Nach zwei drei Anschlägen stimmte sogar die Wachglocke der Stadtwache mit ein und jeder Einwohner und vor allem jeder Matrose von Fihl-Deharet wusste was das zu bedeuten hatte. Das Cafe leerte sich in Windeseile, Goldstücke wurden ohne auf Wechselgeld zu warten auf die Tische geknallt und jeder Seewasser verkrustete Schiffsjunge, jeder Kapitän auf Landgang und jeder Fischer der nur ein Buttermesser zur Verteidigung dabei hatte strömte auf die Straße und machte sich im Laufschritt zum Hafen auf.
Auch Chori und Gnaeo beeilten sich nach draußen. Chori hatte ihren Bogen mit genommen und spannte ihn nun hastig auf, während der T sich insgeheim ärgerte, dass er seine Axt auf dem Schiff gelassen hatte. Nicht dass er sie jetzt schon brauchen würde, doch es hätte auf alle Fälle berindruckender ausgesehen als der zierliche Bogen der Chorrpronzessin. Kampfbereit wollte Chori schon losstarten und ohne Rücksicht auf die Lacken und den Schlamm, den der alltägliche subtropische Monsunregen auf den Straßen von Ahnhan zurück ließ, den anderen folgen, doch Gnaeo hielt sie zurück. >Ein Lord der T läuft nicht!< sagte er und zwinkerte frech >Und die Printessin der Chorr tut das auch auf keinen Fall, das gebührt die Ehre.<
Sie schien davon nicht überzeugt zu sein und runzelte die Stirn >Also willst du dir die Freude nehmen lassen?<
>Die Freude schnell am Hafen zu sein? Nein ich will dir eine andere Freude machen.< um die Vorzüge eines Titels weiter zu demonstrieren stieß sich Gnaeo mit einem leichten Sprung vom Boden ab und begann damit elegant durch die Luft zu schweben, als wäre er schwerelos. Er überschlug sich einmal, ohne die geringste Mühe und gelangte so hinter Chori, wo er auch landete. Er kicherte >Lass uns hin fliegen!< Er packte die Prinzessin an den Schultern, die sich jedoch halb zu ihm umdrehte >Von mir aus, aber nur wenn du versprichst, dass es schneller geht als zu Fuß.<
Gnaeo nickte und festigte seinen Griff um ihre Schultern, bevor sich Chori plötzlich begann viel leichter und noch leichter zu fühlen, bis sie glaubte, nur noch Gnaeo würde sie am Boden halten. Dies währte jedoch nicht lange, denn gleich darauf zog sie der T mit sich in die Luft und sie schwebten zusammen höher und höher, bis sie sich über den Köpfen der unter ihnen zum Hafen laufenden Matrosen befanden. Dann schob sie Gnaeo vorwärts und das in einem Tempo, das zwar nicht sehr viel schneller war, als wären sie gelaufen, doch das dennoch umso mehr Spaß machte. Chori war es nicht ungewohnt zu fliegen, doch auf ihrem geflügelten Wasserdrachen Bahara zu sitzen, war dennoch ein anderes Gefühl, als sich nirgendwo fest halten zu können und wie ein Blatt im Sturm durch die Luft zu fegen. Ihre langen Haare flatterten wild im Flugwind und die Chorr unter ihnen hoben die Köpfe, als sie an ihnen freudejuchzend vorbei brausten. Vergnügt lachend landeten die beiden an den Docks am Hafen und obwohl sich Chori unwohl fühlte, sich plötzlich tonnenschwer vorzukommen, strich sie ihre zerzausten Haare aus einem freudig grinsenden Gesicht.
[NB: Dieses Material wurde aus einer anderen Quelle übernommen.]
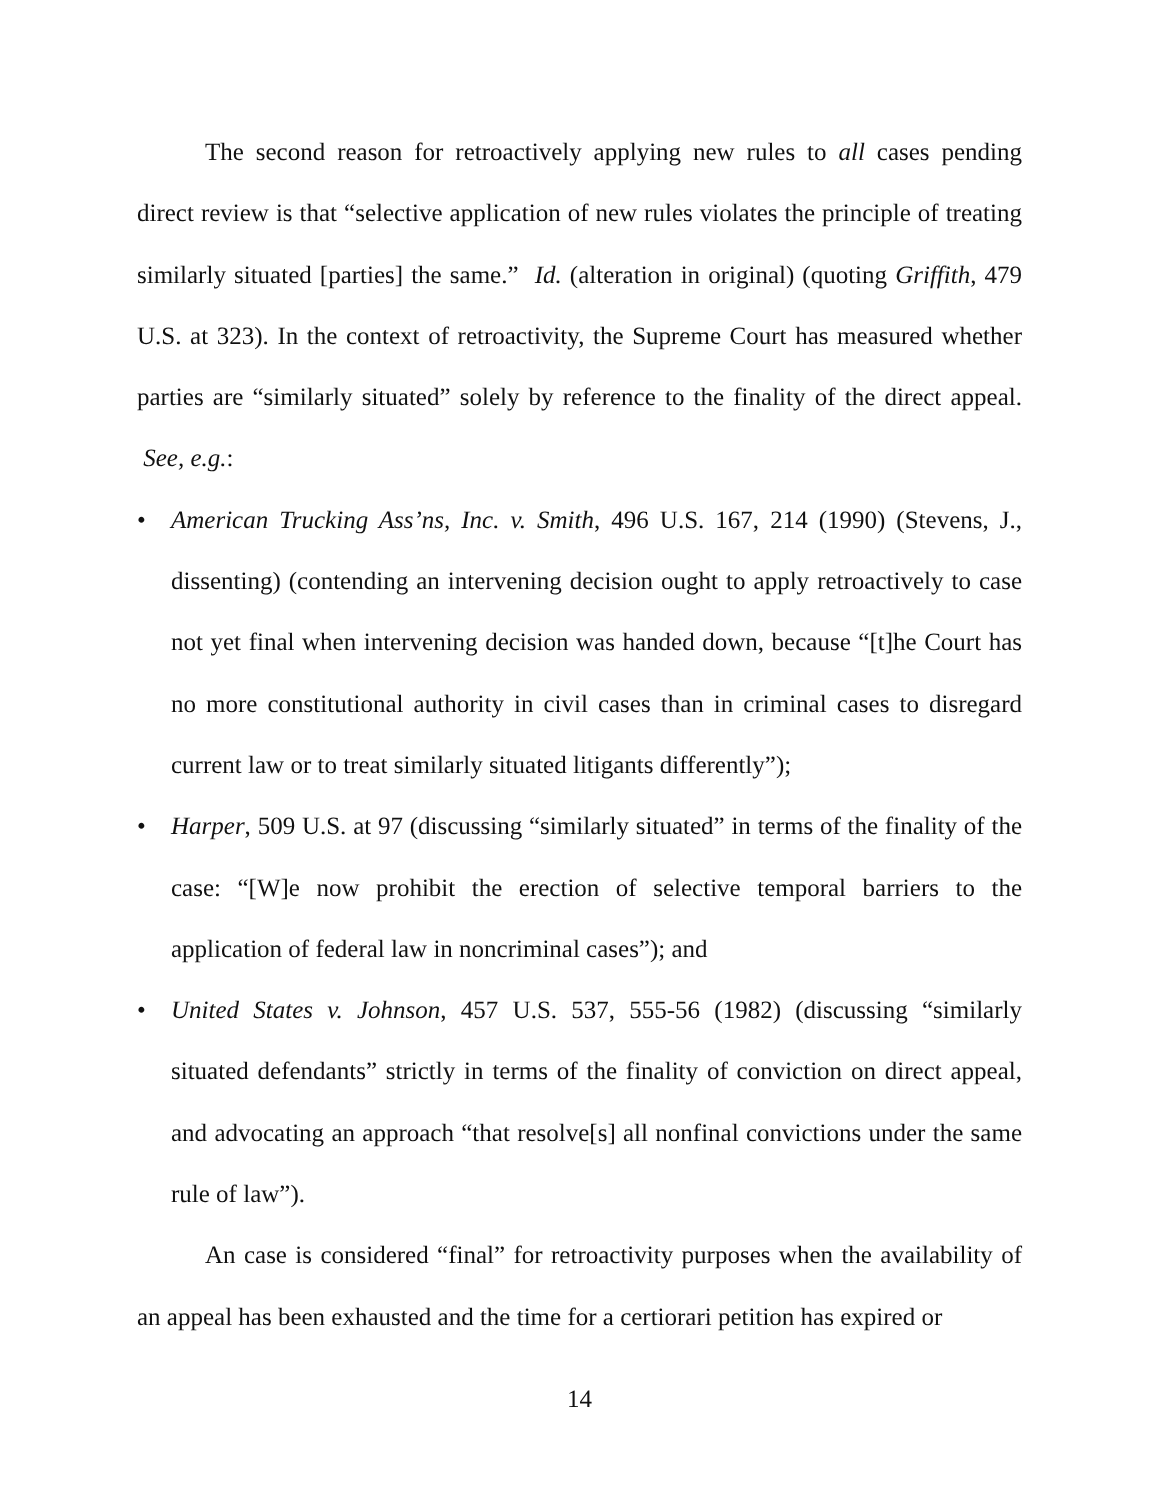The second reason for retroactively applying new rules to all cases pending direct review is that “selective application of new rules violates the principle of treating similarly situated [parties] the same.” Id. (alteration in original) (quoting Griffith, 479 U.S. at 323). In the context of retroactivity, the Supreme Court has measured whether parties are “similarly situated” solely by reference to the finality of the direct appeal. See, e.g.:
• American Trucking Ass’ns, Inc. v. Smith, 496 U.S. 167, 214 (1990) (Stevens, J., dissenting) (contending an intervening decision ought to apply retroactively to case not yet final when intervening decision was handed down, because “[t]he Court has no more constitutional authority in civil cases than in criminal cases to disregard current law or to treat similarly situated litigants differently”);
• Harper, 509 U.S. at 97 (discussing “similarly situated” in terms of the finality of the case: “[W]e now prohibit the erection of selective temporal barriers to the application of federal law in noncriminal cases”); and
• United States v. Johnson, 457 U.S. 537, 555-56 (1982) (discussing “similarly situated defendants” strictly in terms of the finality of conviction on direct appeal, and advocating an approach “that resolve[s] all nonfinal convictions under the same rule of law”).
An case is considered “final” for retroactivity purposes when the availability of an appeal has been exhausted and the time for a certiorari petition has expired or
14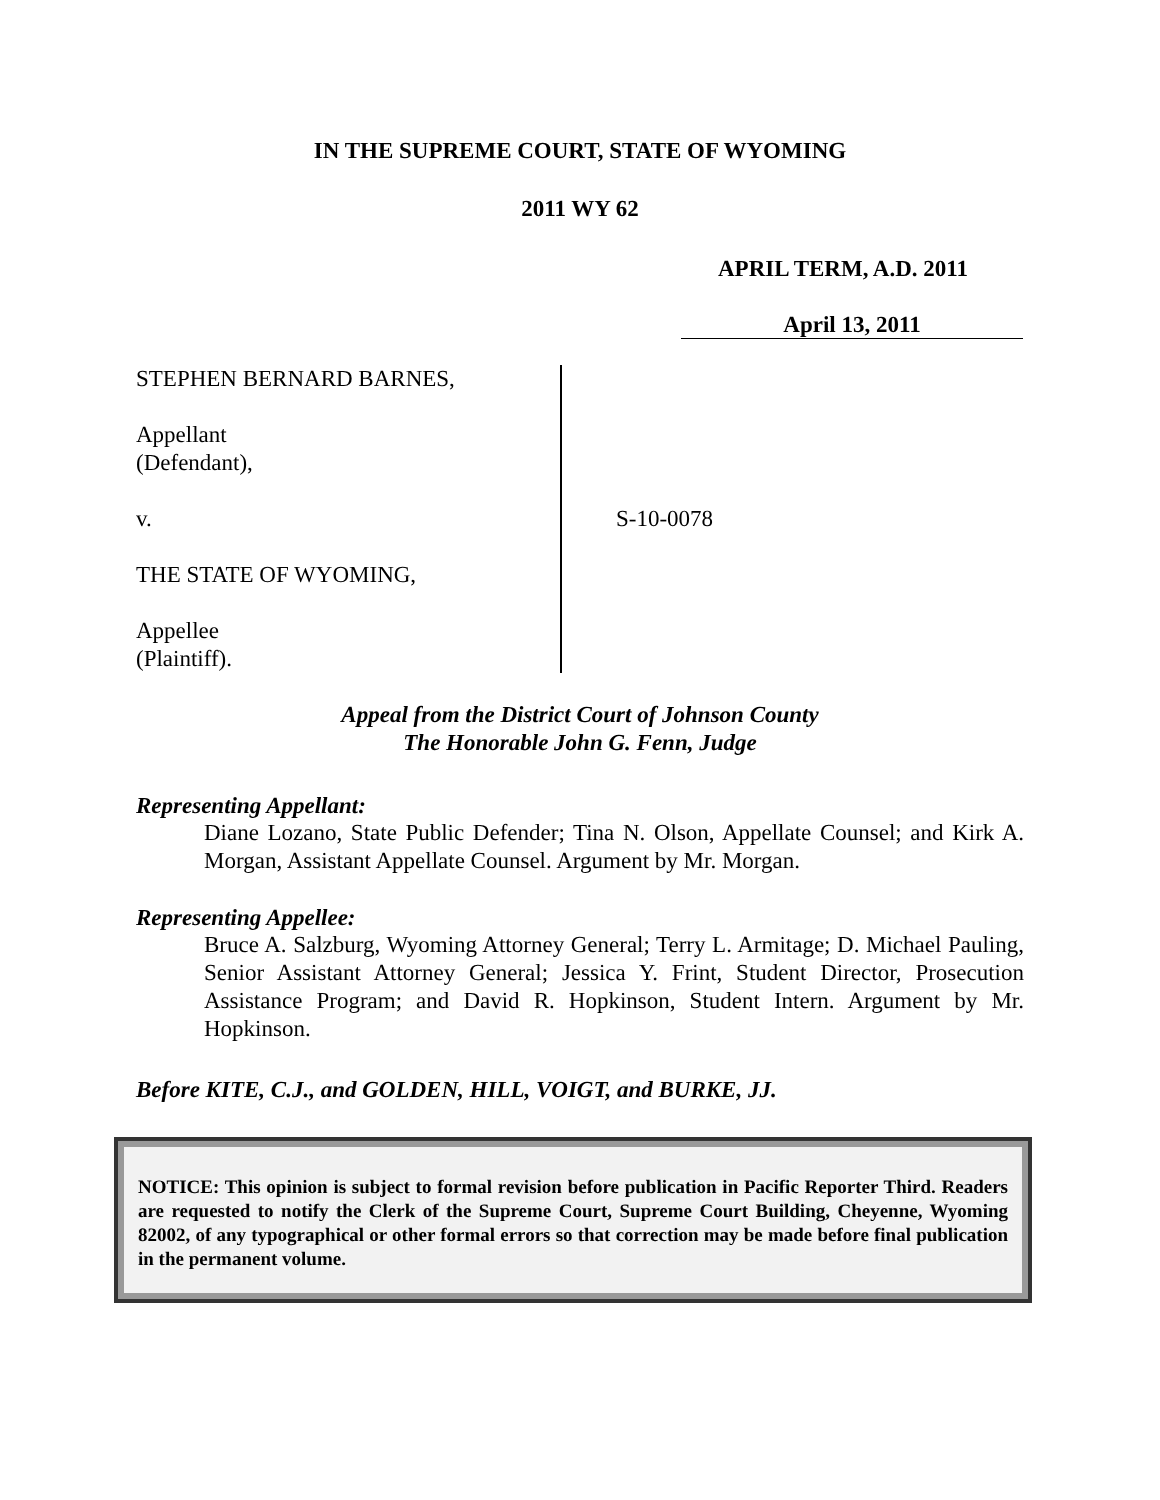IN THE SUPREME COURT, STATE OF WYOMING
2011 WY 62
APRIL TERM, A.D. 2011
April 13, 2011
STEPHEN BERNARD BARNES,
Appellant
(Defendant),
v.
THE STATE OF WYOMING,
Appellee
(Plaintiff).
S-10-0078
Appeal from the District Court of Johnson County
The Honorable John G. Fenn, Judge
Representing Appellant:
Diane Lozano, State Public Defender; Tina N. Olson, Appellate Counsel; and Kirk A. Morgan, Assistant Appellate Counsel. Argument by Mr. Morgan.
Representing Appellee:
Bruce A. Salzburg, Wyoming Attorney General; Terry L. Armitage; D. Michael Pauling, Senior Assistant Attorney General; Jessica Y. Frint, Student Director, Prosecution Assistance Program; and David R. Hopkinson, Student Intern. Argument by Mr. Hopkinson.
Before KITE, C.J., and GOLDEN, HILL, VOIGT, and BURKE, JJ.
NOTICE: This opinion is subject to formal revision before publication in Pacific Reporter Third. Readers are requested to notify the Clerk of the Supreme Court, Supreme Court Building, Cheyenne, Wyoming 82002, of any typographical or other formal errors so that correction may be made before final publication in the permanent volume.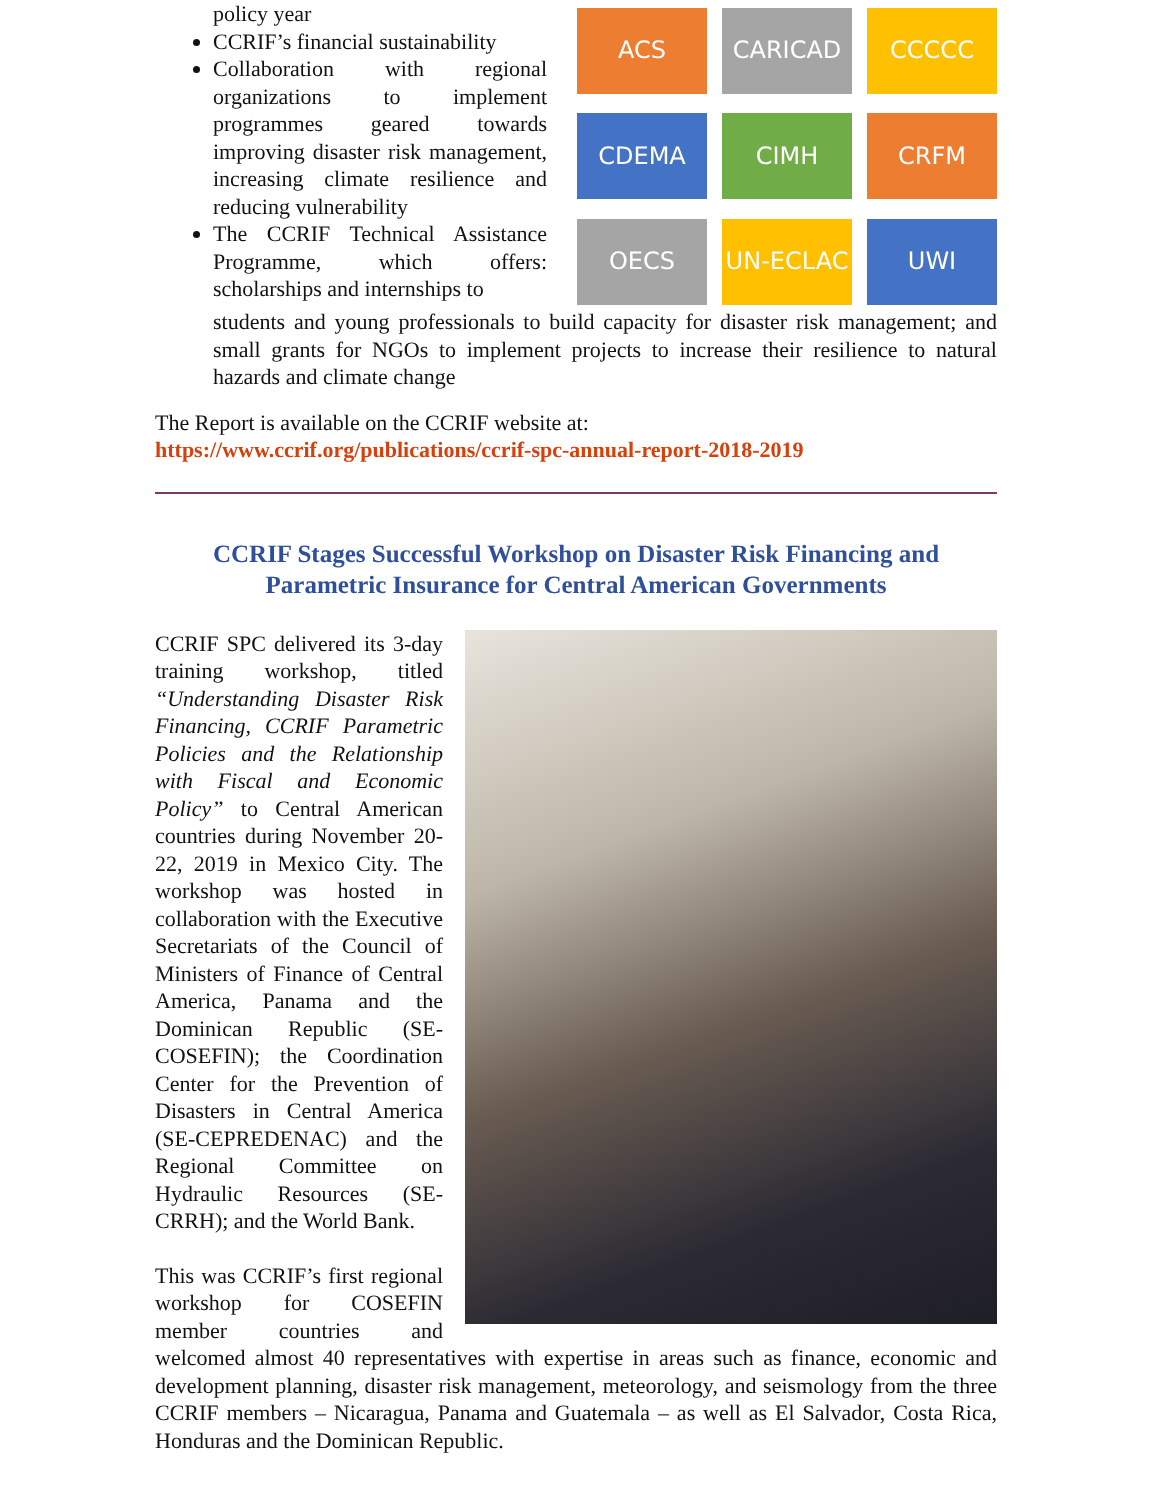policy year
CCRIF’s financial sustainability
Collaboration with regional organizations to implement programmes geared towards improving disaster risk management, increasing climate resilience and reducing vulnerability
The CCRIF Technical Assistance Programme, which offers: scholarships and internships to
ACS
CARICAD
CCCCC
CDEMA
CIMH
CRFM
OECS
UN-ECLAC
UWI
students and young professionals to build capacity for disaster risk management; and small grants for NGOs to implement projects to increase their resilience to natural hazards and climate change
The Report is available on the CCRIF website at:
https://www.ccrif.org/publications/ccrif-spc-annual-report-2018-2019
CCRIF Stages Successful Workshop on Disaster Risk Financing and Parametric Insurance for Central American Governments
CCRIF SPC delivered its 3-day training workshop, titled “Understanding Disaster Risk Financing, CCRIF Parametric Policies and the Relationship with Fiscal and Economic Policy” to Central American countries during November 20-22, 2019 in Mexico City. The workshop was hosted in collaboration with the Executive Secretariats of the Council of Ministers of Finance of Central America, Panama and the Dominican Republic (SE-COSEFIN); the Coordination Center for the Prevention of Disasters in Central America (SE-CEPREDENAC) and the Regional Committee on Hydraulic Resources (SE-CRRH); and the World Bank.
This was CCRIF’s first regional workshop for COSEFIN member countries and welcomed almost 40 representatives with expertise in areas such as finance, economic and development planning, disaster risk management, meteorology, and seismology from the three CCRIF members – Nicaragua, Panama and Guatemala – as well as El Salvador, Costa Rica, Honduras and the Dominican Republic.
>Siehst du?< fragte Gnaeo ebenso grinsend, doch sein Lächeln verfiel, als ein junger Chorr im Laufschritt zu ihnen stieß und sie mit seinem eigenen Lächeln anblitze.
Er trug die Uniform eines Kapitänsleutnants der Handelsmarine, was ihn edel aussehen lassen sollte, doch seine Körperhaltung zeigte die entspannte Pose eines alten Freundes. >Chori!< begrüßte er die Prinzessin, doch zeigte Gnaeo nur wenig Aufmerksamkeit >Dachte ich mir doch, dass ich dich erkannt hätte! Willst du mit mir mit auf der Carinya raus fahren? Mein Großbrahmsegel ist noch heil.< nun zwinkerte er dem T zu und grinste.
Gnaeo verschränkte die Arme vor der Brust und verfluchte diesen dummen Daiv Delan innerlich, doch ganz auf einen Kommentar konnte er auch nicht verzichten >Als wäre dir noch nie was auf deiner verehrten Carinya kaputt gegangen!<
Auch wenn Daivs Uniform pompös ausgesehen hatte, war er dennoch nur ein Kapitänleutnant der Handelsmarine. Bei den Chorr durften nur Adelige einen Befehlsposten in der Kriegsmarine einnehmen und das war Daiv Delan auch bei der großzügigsten Auslegung dieses Wortes in keinstem Fall.
Daiv zuckte mit den Schultern, wobei die Fransen seiner Epulette wild baumelten >Natürlich ist uns schon mal was kaputt gegangen, doch wir haben uns dabei nicht erwischen lassen. Nimms nicht so schwer, endlich können wir den großen Lord der T auch einmal aufziehen. Aber schau, genau zur rechten Zeit sind sie mit dem Austauschen deines Ersatzsegels mit dem neuen Tuch fertig geworden.<
Er zeigte zu Gnaeos Rúgosía rüber, doch das Staunen über das neue Segel, das im zügigen Kanalwind gewiss rein und weiß und wie ein Wolkenturm ausgesehen hätte, wurde von dem Schuss der Hafenbatterie unterbrochen, die nun angefangen hatte zu feuern. Hinter den Kugeln zog sich ein Rauchschweif über die Küste und wurde von dem tropisch warmen Wind zu ihnen herüber geweht. Der Einschlag ins Meerwasser weiter draußen in der Bucht war zwar nicht mehr zu hören, doch sie konnten die Kugeln aufspritzen sehen, als sie auf der Wasseroberfläche aufprallten. Zu kurz, zu unenthusiastisch gezielt um etwas zu treffen, doch dies war auch nur eine Warnung gewesen. Wenn sich die Hafenbatterie von Fihl-Dehered erst einmal warmgeschossen hatte, würde Feuer auf ihre Gegner herab regnen. Die drei Freunde waren jedoch alarmiert davon, dass bereits geschossen wurde, niemand wollte verpassen mit dabei gewesen zu sein und um sie herum pullten bereits einige Schiffe von den Docks.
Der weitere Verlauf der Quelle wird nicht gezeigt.